About the job
Join the Fleet Infrastructure team at OpenAI, where you will play a pivotal role in managing and enhancing one of the world's largest and most efficient GPU fleets, dedicated to powering OpenAI's advanced model training and deployment initiatives. Your contributions will range from:
Developing user-friendly scheduling and quota systems to maximize GPU utilization.
Creating automated solutions for seamless Kubernetes cluster provisioning and upgrades, ensuring a robust and low-maintenance platform.
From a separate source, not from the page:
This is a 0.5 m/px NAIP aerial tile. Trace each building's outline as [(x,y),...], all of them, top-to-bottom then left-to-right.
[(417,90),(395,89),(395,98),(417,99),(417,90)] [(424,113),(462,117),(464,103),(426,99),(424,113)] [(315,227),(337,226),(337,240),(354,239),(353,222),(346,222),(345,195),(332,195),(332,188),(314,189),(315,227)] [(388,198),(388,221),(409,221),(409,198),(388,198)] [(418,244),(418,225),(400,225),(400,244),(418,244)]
Building service frameworks and deployment systems that support diverse research workflows.
Enhancing model startup times through high-performance snapshot delivery, leveraging advanced blob storage and hardware caching techniques.
And much more!
About the Role
As a Software Engineer in Fleet Infrastructure, you will design, develop, deploy, and maintain essential infrastructure systems that facilitate model training and deployment on a massive GPU fleet. This role presents an exciting opportunity to influence a critical system that supports OpenAI's mission to responsibly advance AI capabilities, all while working in a fast-paced environment with tight deadlines.
Positioned in San Francisco, CA, we embrace a hybrid work model, encouraging three days in the office each week, along with offering relocation assistance for new hires.
In this role, you will:
Design, implement, and manage components of our compute fleet, focusing on job scheduling, cluster management, snapshot delivery, and CI/CD systems.
Collaborate closely with research and product teams to understand and meet workload requirements effectively.
Work alongside hardware, infrastructure, and business teams to deliver a service characterized by high utilization and reliability.